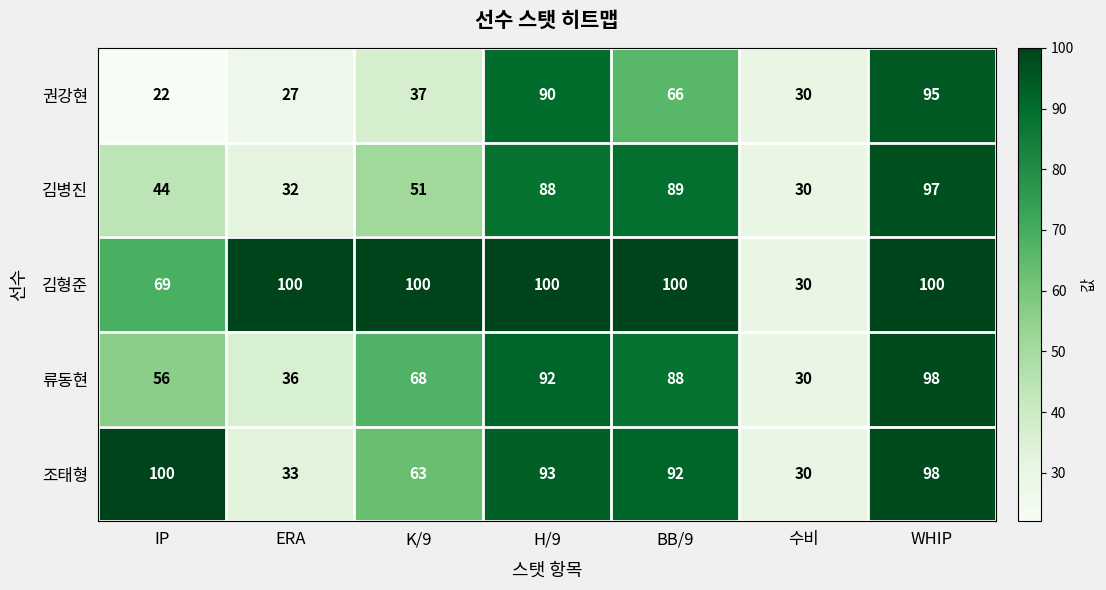

What is the total value across all series at 수비?

150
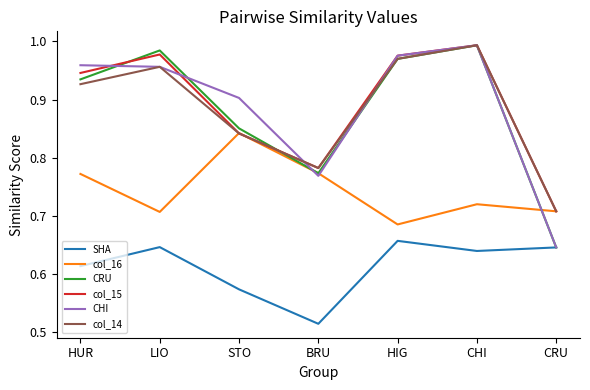

At which category is the sum across all series the highest?

CHI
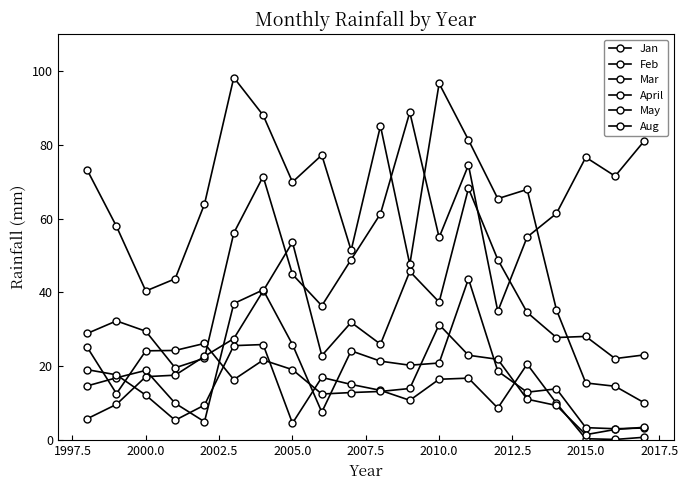

Is this an area chart (filled region under the line)?

No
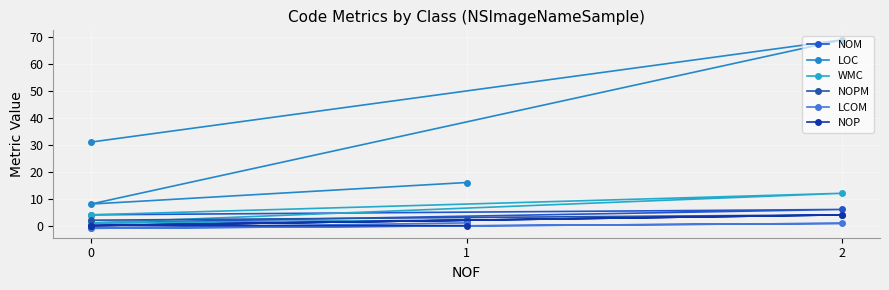

How many interior local valleys does the LOC series have?

1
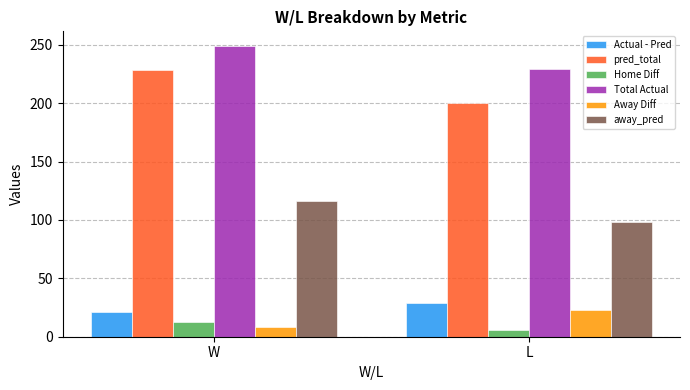

True or false: away_pred has a value of 157 at W.

False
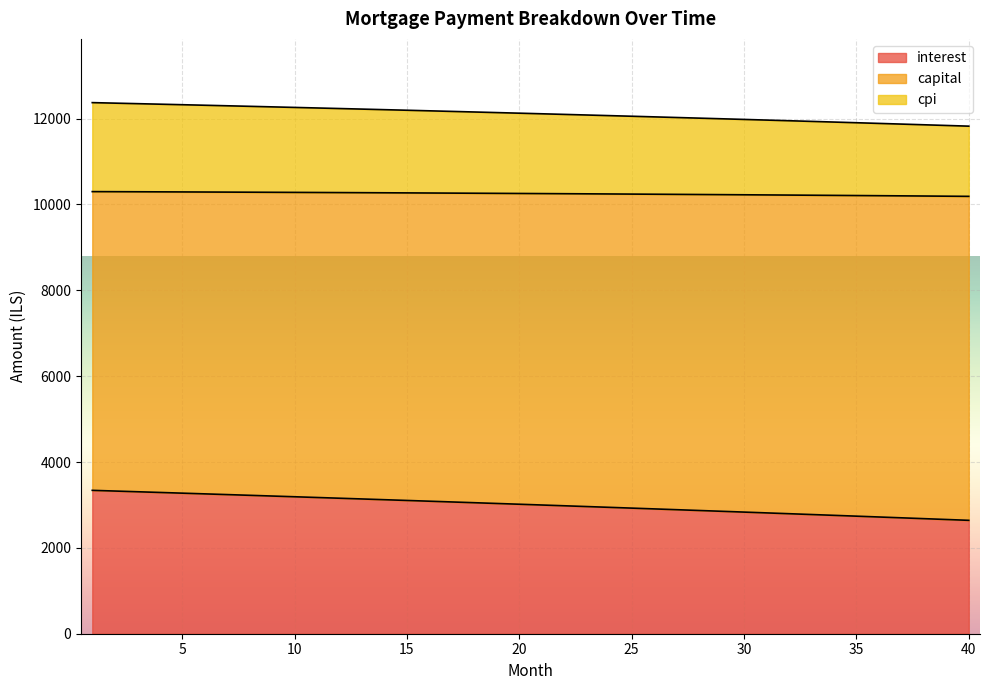

How many data points does each series have?

40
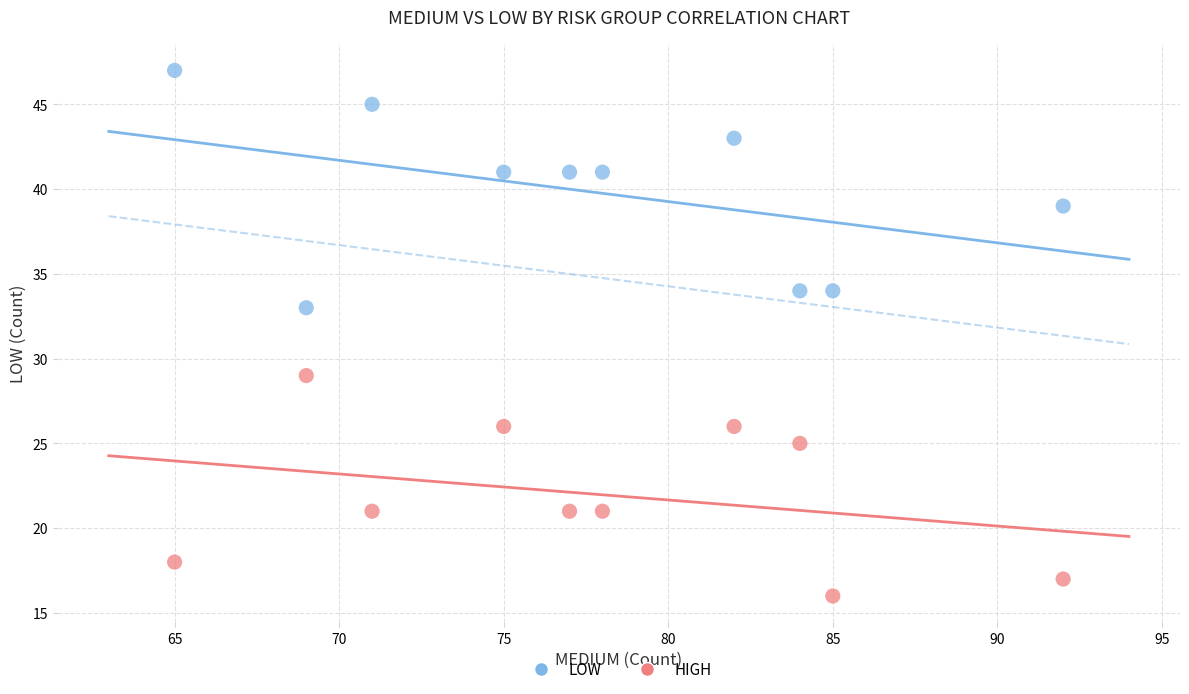

Which series reaches the minimum Y coordinate?

HIGH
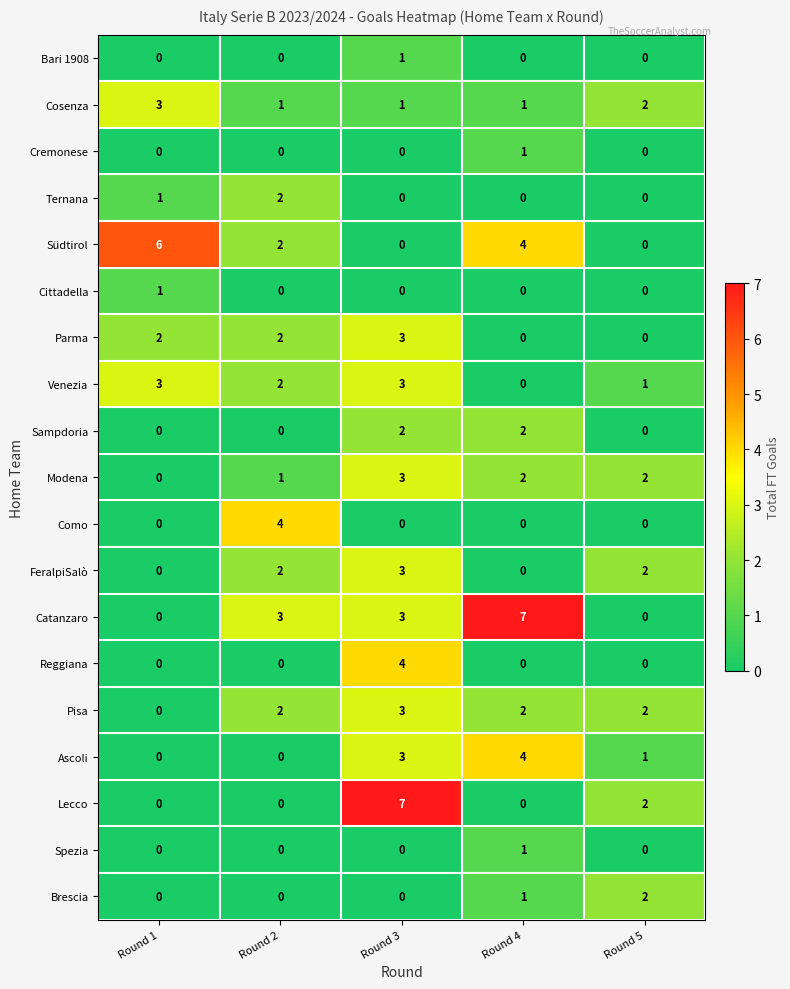

At which category is the sum across all series the highest?

Round 3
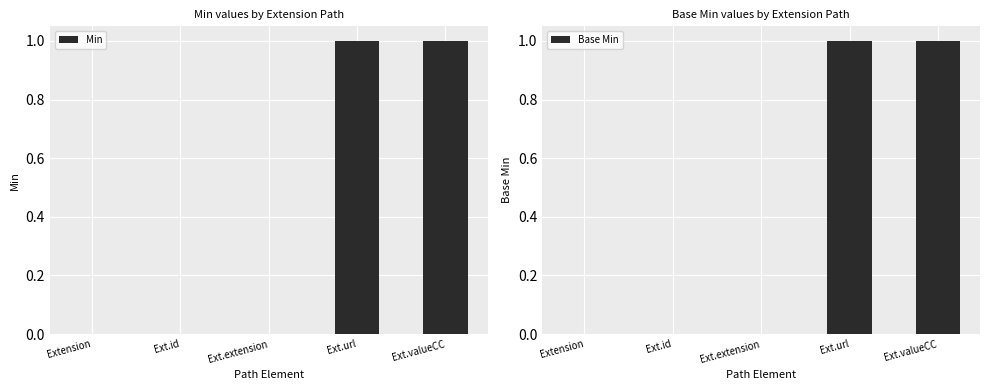

Which series has the widest spread of values?

Min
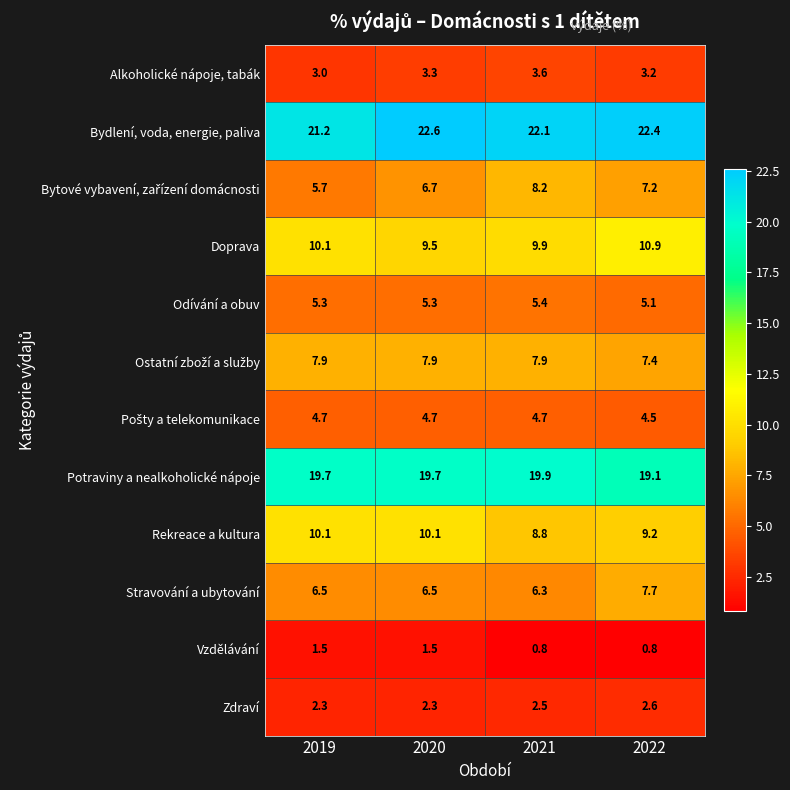

Which series has the largest total across all categories?

Bydlení, voda, energie, paliva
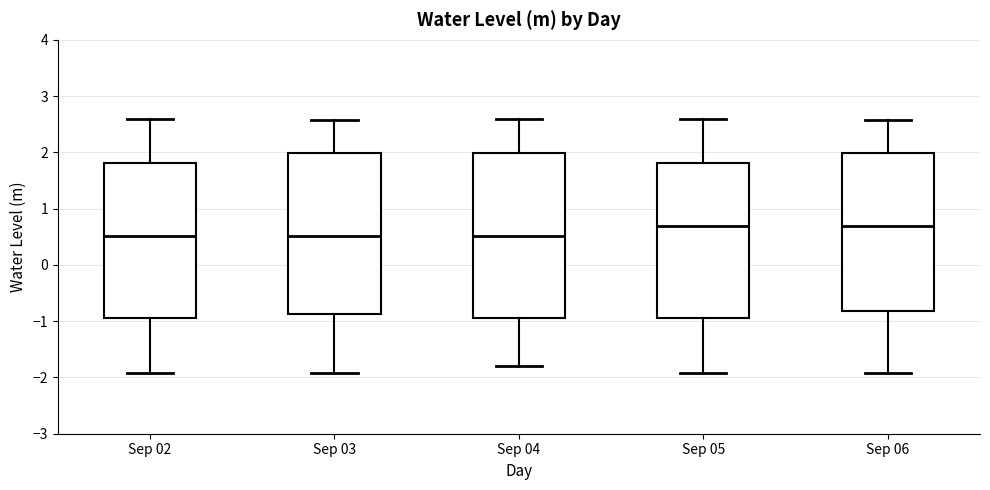

Where does the median line of the box for Sep 02 sit on the y-axis? The values are not printed on the chart, so give them approximately, as read against the axis.

0.5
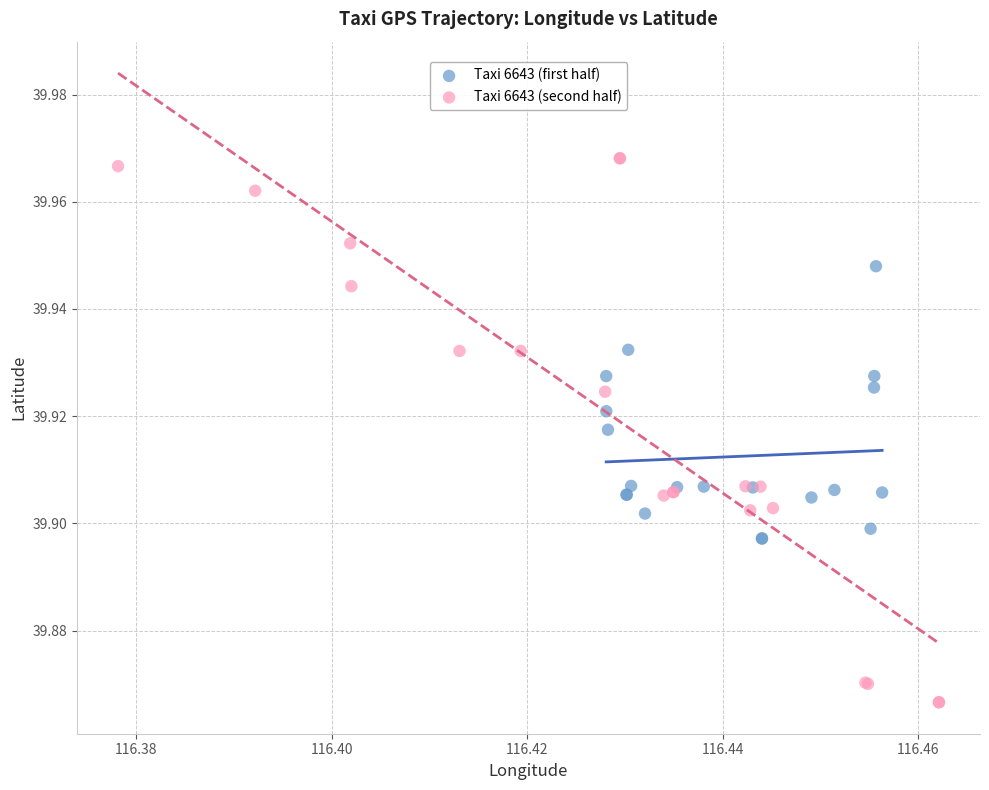

Which series has the largest Y range (max minus min)?

Taxi 6643 (second half)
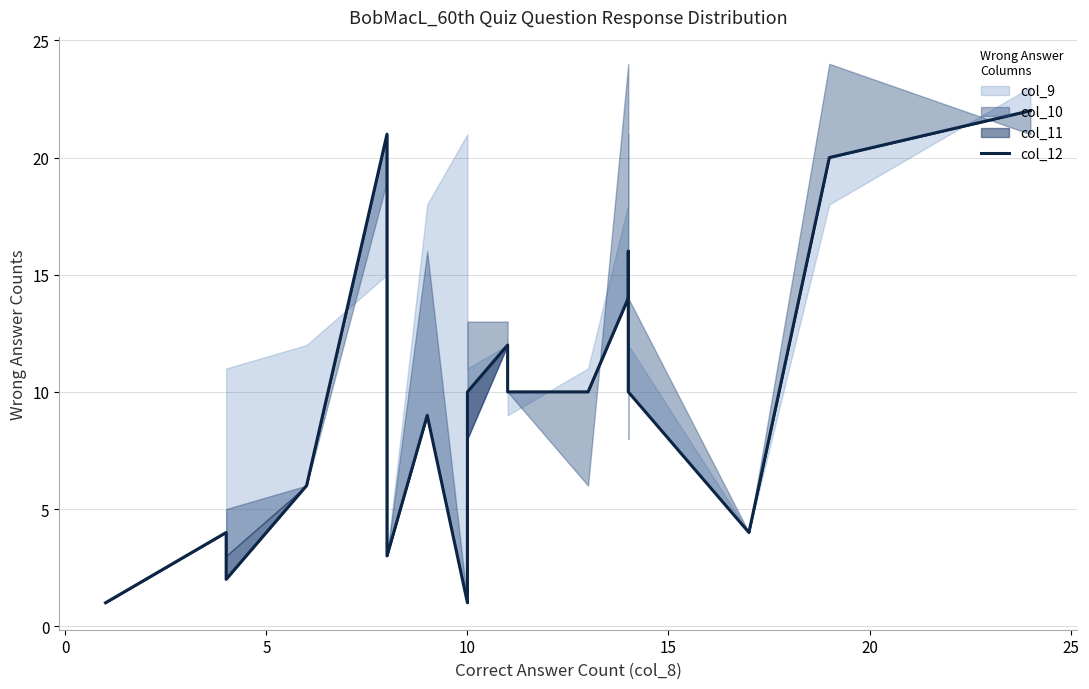

What is the difference between the maximum and second lowest values?

21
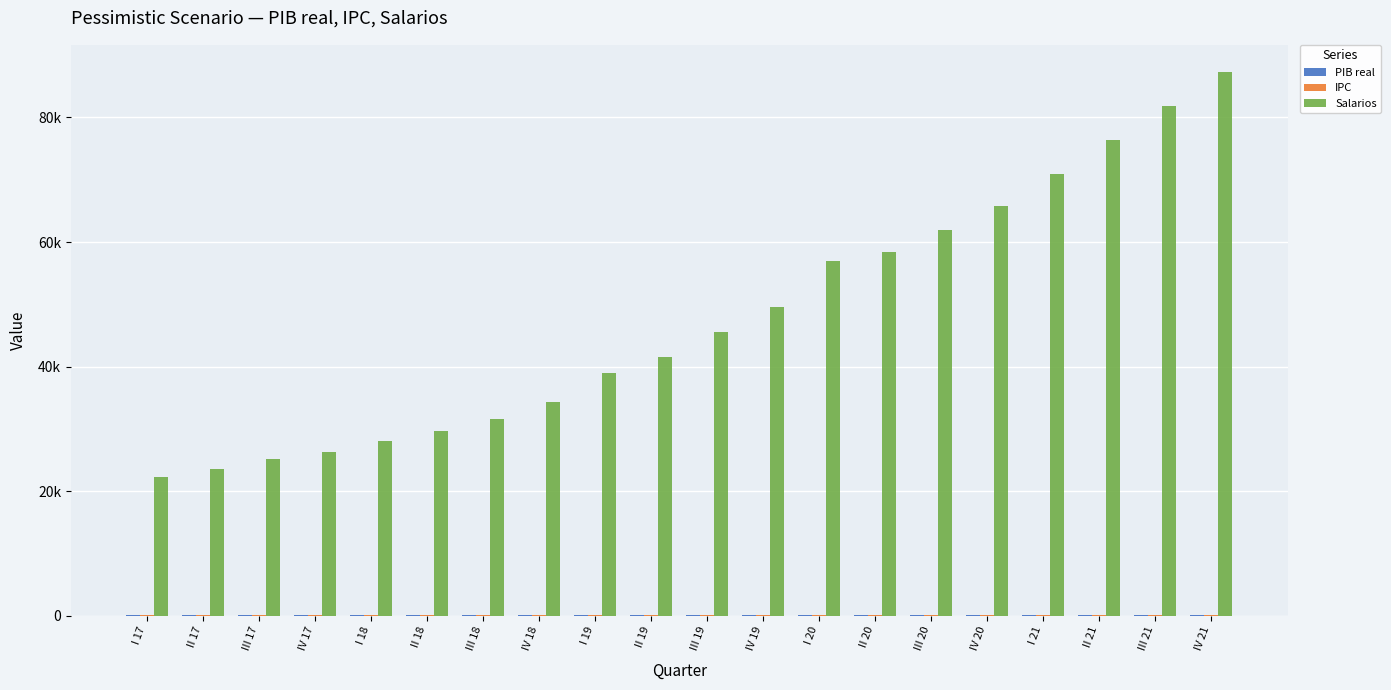

Does the chart contain stacked bars?

No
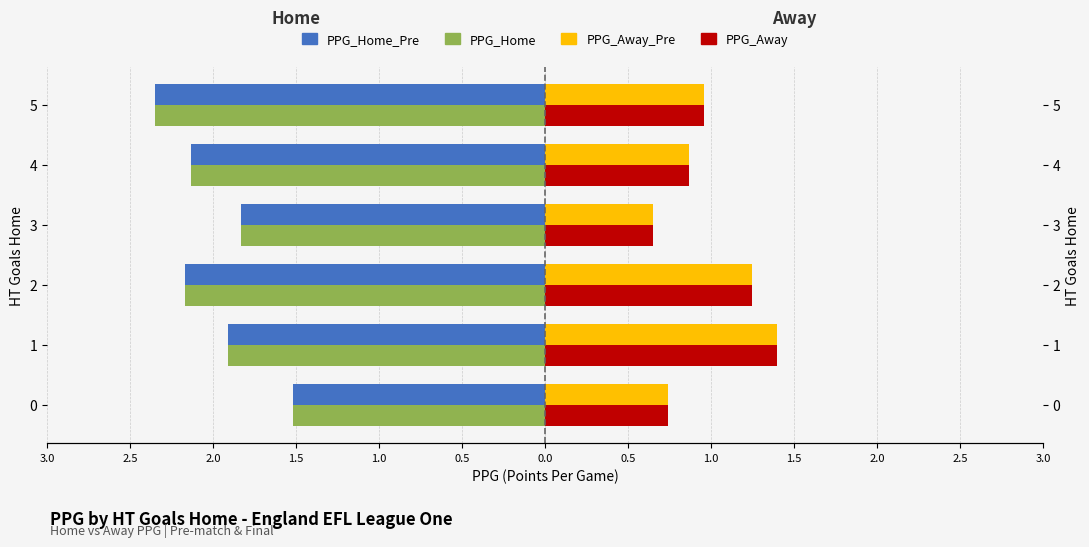

How many PPG_Home_Pre values are between -2 and -1?

3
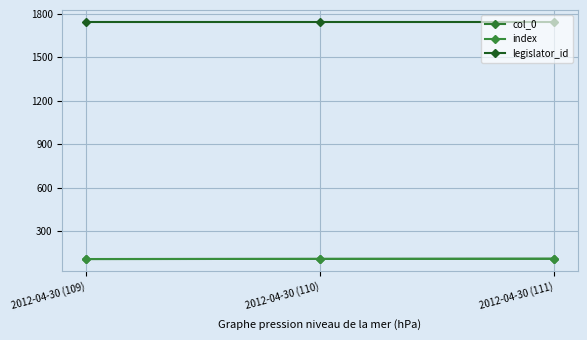

What position from the right is 2012-04-30 (110)?

2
★ ★ ★ ★ ★ ★ ★
Could you copy out every line of the records above verbatim, leaving out the pictures?

> _Answer below_
What is the total value across all series at 수비?

150

At which category is the sum across all series the highest?

CHI

Is this an area chart (filled region under the line)?

No

How many interior local valleys does the LOC series have?

1

True or false: away_pred has a value of 157 at W.

False

How many data points does each series have?

40

Which series reaches the minimum Y coordinate?

HIGH

At which category is the sum across all series the highest?

Round 3

Which series has the widest spread of values?

Min

Which series has the largest total across all categories?

Bydlení, voda, energie, paliva

Where does the median line of the box for Sep 02 sit on the y-axis? The values are not printed on the chart, so give them approximately, as read against the axis.

0.5

Which series has the largest Y range (max minus min)?

Taxi 6643 (second half)

What is the difference between the maximum and second lowest values?

21

Does the chart contain stacked bars?

No

How many PPG_Home_Pre values are between -2 and -1?

3

What position from the right is 2012-04-30 (110)?

2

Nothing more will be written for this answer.